- _Task prompt_:
Each record that follows is to be duplicated exactly, though its pictures are not.
****************************************
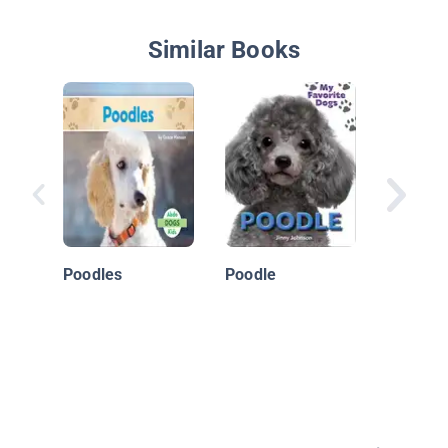
Similar Books
Goldend
Poodles
Poodle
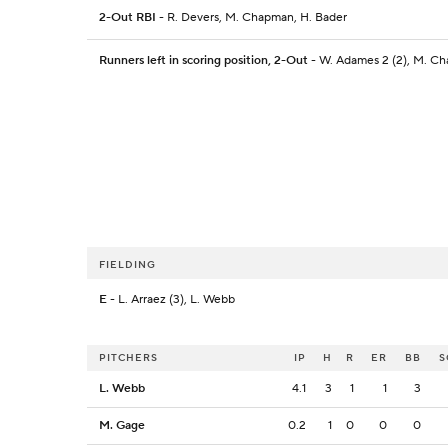
2-Out RBI
- R. Devers, M. Chapman, H. Bader
Runners left in scoring position, 2-Out
- W. Adames 2 (2), M. Ch
FIELDING
E
- L. Arraez (3), L. Webb
PITCHERS
IP
H
R
ER
BB
S
L. Webb
4.1
3
1
1
3
M. Gage
0.2
1
0
0
0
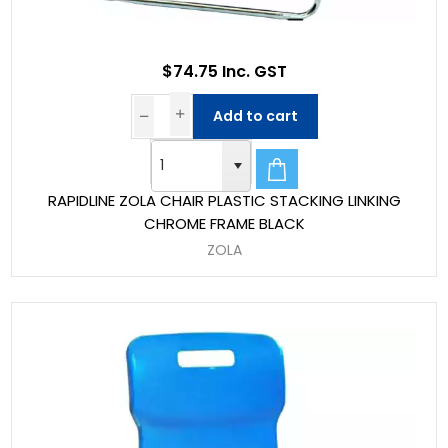
$74.75 Inc. GST
Add to cart
RAPIDLINE ZOLA CHAIR PLASTIC STACKING LINKING
CHROME FRAME BLACK
ZOLA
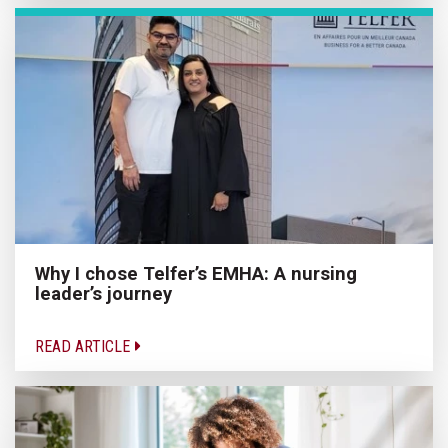
Why I chose Telfer’s EMHA: A nursing
leader’s journey
READ ARTICLE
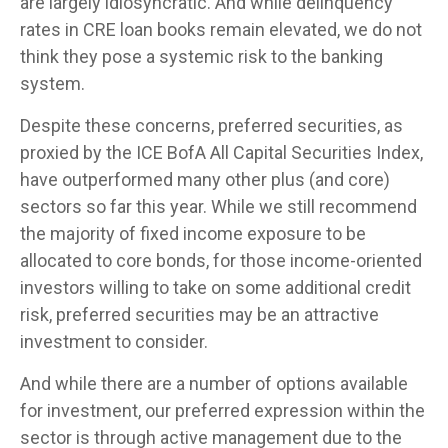
are largely idiosyncratic. And while delinquency
rates in CRE loan books remain elevated, we do not
think they pose a systemic risk to the banking
system.
Despite these concerns, preferred securities, as
proxied by the ICE BofA All Capital Securities Index,
have outperformed many other plus (and core)
sectors so far this year. While we still recommend
the majority of fixed income exposure to be
allocated to core bonds, for those income-oriented
investors willing to take on some additional credit
risk, preferred securities may be an attractive
investment to consider.
And while there are a number of options available
for investment, our preferred expression within the
sector is through active management due to the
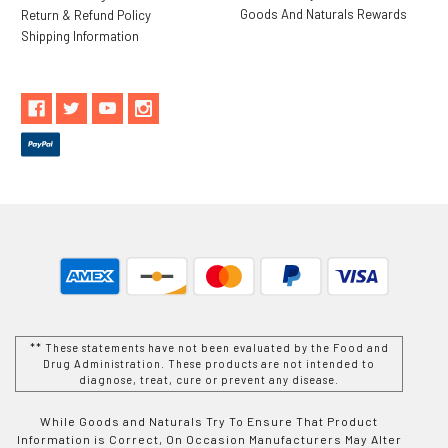
Goods And Naturals Rewards
Return & Refund Policy
Shipping Information
** These statements have not been evaluated by the Food and
Drug Administration. These products are not intended to
diagnose, treat, cure or prevent any disease.
While Goods and Naturals Try To Ensure That Product
Information is Correct, On Occasion Manufacturers May Alter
****************************************
- _Answer area_:
Similar Books
Goldend
Poodles
Poodle
2-Out RBI
- R. Devers, M. Chapman, H. Bader
Runners left in scoring position, 2-Out
- W. Adames 2 (2), M. Ch
FIELDING
E
- L. Arraez (3), L. Webb
PITCHERS
IP
H
R
ER
BB
S
L. Webb
4.1
3
1
1
3
M. Gage
0.2
1
0
0
0
$74.75 Inc. GST
Add to cart
RAPIDLINE ZOLA CHAIR PLASTIC STACKING LINKING
CHROME FRAME BLACK
ZOLA
Why I chose Telfer’s EMHA: A nursing
leader’s journey
READ ARTICLE
are largely idiosyncratic. And while delinquency
rates in CRE loan books remain elevated, we do not
think they pose a systemic risk to the banking
system.
Despite these concerns, preferred securities, as
proxied by the ICE BofA All Capital Securities Index,
have outperformed many other plus (and core)
sectors so far this year. While we still recommend
the majority of fixed income exposure to be
allocated to core bonds, for those income-oriented
investors willing to take on some additional credit
risk, preferred securities may be an attractive
investment to consider.
And while there are a number of options available
for investment, our preferred expression within the
sector is through active management due to the
Goods And Naturals Rewards
Return & Refund Policy
Shipping Information
** These statements have not been evaluated by the Food and
Drug Administration. These products are not intended to
diagnose, treat, cure or prevent any disease.
While Goods and Naturals Try To Ensure That Product
Information is Correct, On Occasion Manufacturers May Alter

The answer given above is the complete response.